O projeto “Eu sonhava” nasceu há quase nove meses, com a equipa de animação da Misericórdia de Vila do Bispo a ser importante. Aliás, sem ela, a iniciativa «não existia», revelou Armindo Vicente. O “Eu sonhava” tem comovido várias pessoas, sendo um verdadeiro sucesso nas redes sociais.
«Nenhum dos utentes é obrigado a participar, mas está a ser muito bom», explicou o provedor daquela instituição ao Sul Informação.
Por agora, já foram mais de 50 os sonhos concretizados, incluindo a ida de muitos idosos ao Estádio Algarve para assistir ao Portugal-Letónia. Alguns dos sonhos são comuns a vários utentes.
E como é feita a parte logística? «Tentamos o apoio através de empresas ou instituições: tem o mínimo de custo para nós. O objetivo também é procurar patrocinadores que não tenham um grande custo com isto», acrescenta. Por exemplo, na ida de Idalina Felicidade à Madeira, uma das pessoas a ajudar foi o futebolista Danny, que tem raízes madeirenses.
A Misericórdia tem ainda outras iniciativas. O propósito é mostrar que há vida além do projeto “Eu Sonhava”. «Temos a musicoterapia ou um plano de atividades para comemorar alguns dias especiais», conta Armindo Vicente.
A ideia é, assim, que os idosos sejam, sempre, proativos, havendo até quem escreva poesia. É o caso de Idalina Rodrigues, cujo sonho é editar um livro.
Num dos seus poemas, lido nesta sessão, escreve Idalina: “colheu-se às arrobas no Algarve tantos artigos/são uvas, nozes e figos/ campos e mares algarvios vamos todos defender/para isso não morrer e ficar a ver navios”.
Nada melhor do que poesia para celebrar um dia que também é da Língua Portuguesa. Até porque a Fortaleza de Sagres «sempre foi lugar de muitos sonhos», segundo Alexandra Gonçalves, diretora regional de Cultura do Algarve.
Também por isso, Cláudio Guimarães dos Santos brindou estes verdadeiros sonhadores com poemas do seu livro “Coleção de Epifanias”.
Os idosos assistiram atentos e tiveram direito a ouvir o vice-cônsul do Consulado Geral do Brasil em Faro confessar que «grande parte» da sua vida foi passada precisamente a trabalhar com pessoas de idade avançada. «Aprendi muito com todos eles», disse.
Quanto o assunto são os sonhos, não há limites de idade. Amanda Bittencourt explicou isso mesmo, na apresentação do seu livro “Na Cuca do Coqueiro”. «Esta é uma obra para crianças, mas que fala de sonhos. Quem vai sonhando a vida toda, mantém viva a criança dentro de si», disse, emocionada.
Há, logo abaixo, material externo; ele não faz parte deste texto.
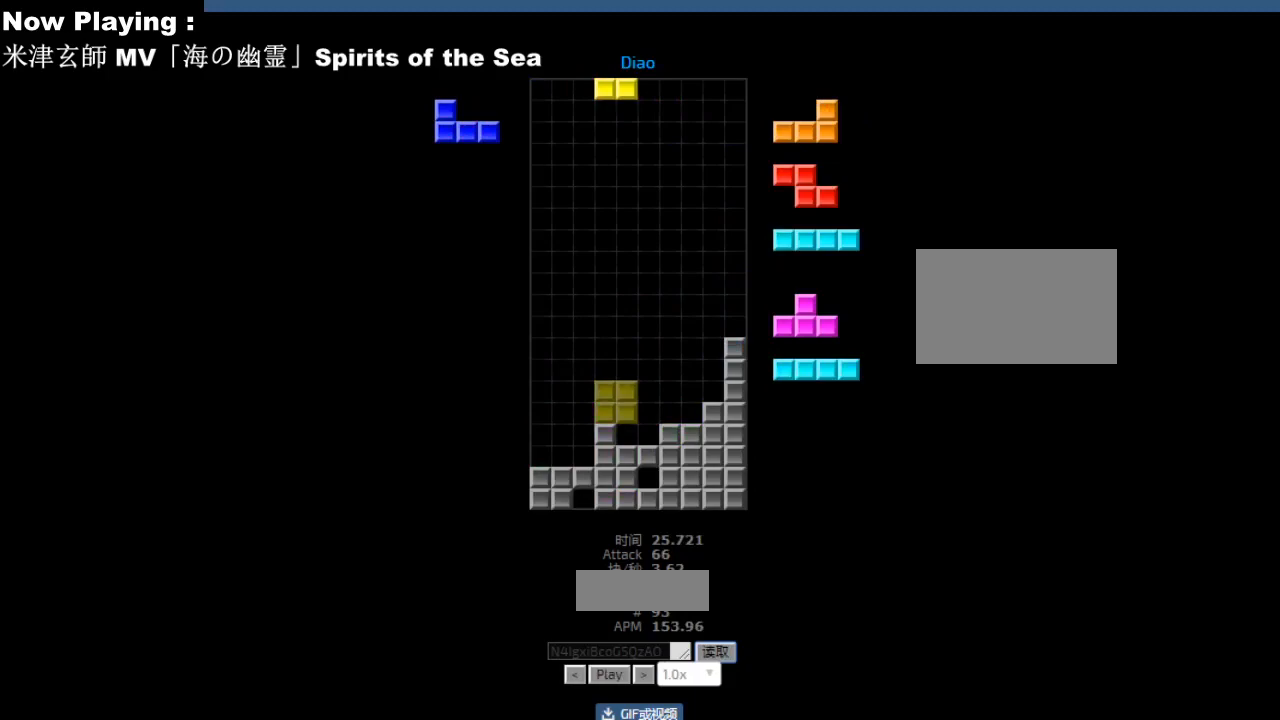
{"keys": [], "events": []}
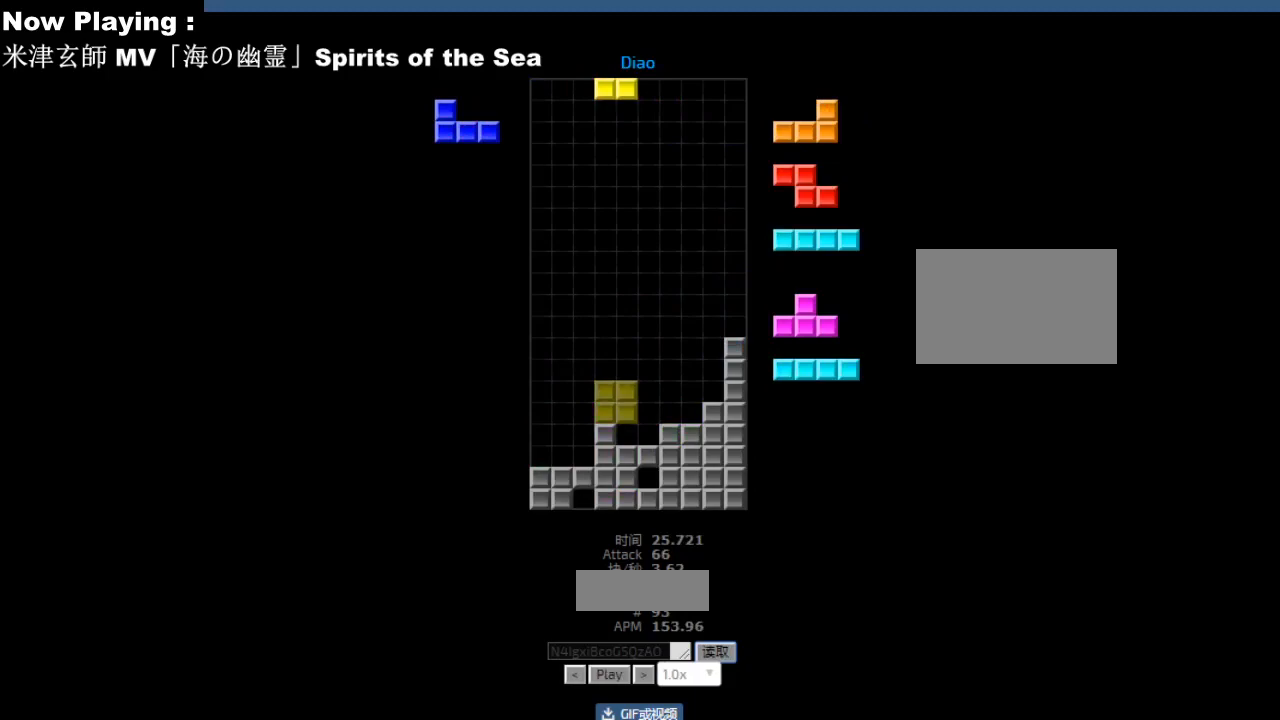
{"keys": [], "events": []}
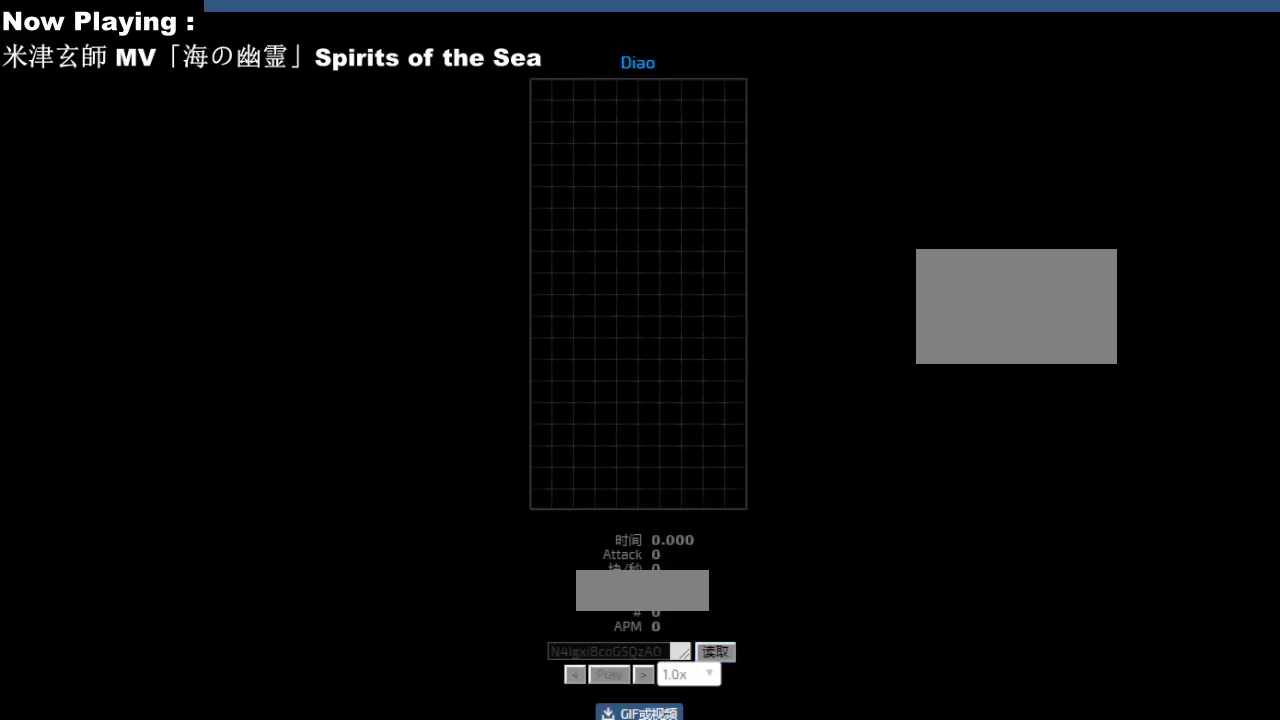
{"keys": [], "events": []}
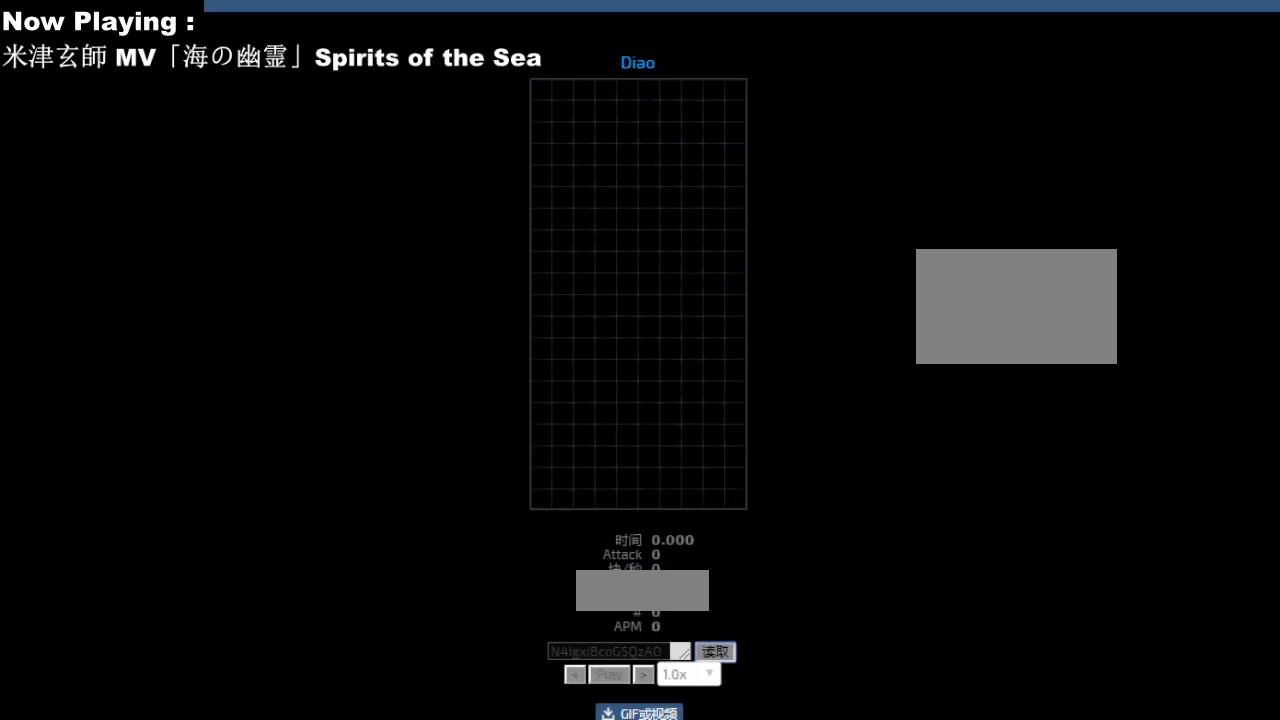
{"keys": [], "events": [[50, "ccw", "down"], [50, "cw", "down"], [50, "hd", "down"], [50, "hl", "down"], [50, "sd", "down"], [67, "ccw", "up"], [67, "cw", "up"], [67, "hd", "up"], [67, "hl", "up"], [67, "sd", "up"], [117, "hd", "down"], [133, "hd", "up"], [200, "left", "down"], [233, "left", "up"], [317, "hd", "down"], [333, "hd", "up"]]}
Houve poesia, sonhos, música, com a Academia de Música de Lagos, e também provérbios, ditos por Rui Soares, presidente da Associação Internacional de Paremiologia. Por exemplo: “guarda em homem, acharás em velho”, “já passou o dia em que eu trabalhava e cozia”, “nem na mocidade virtude, nem da velhice saúde”.
Até Setembro deste ano, os sonhos destes utentes continuarão a ser cumpridos. De sorriso no rosto, visivelmente orgulhoso pelo trabalho feito por aquela Misericórdia, Armindo Vicente concluiu: «a instituição é a casa destas pessoas. Uma das coisas que sempre quisemos mudar foi a abordagem à ocupação dos idosos».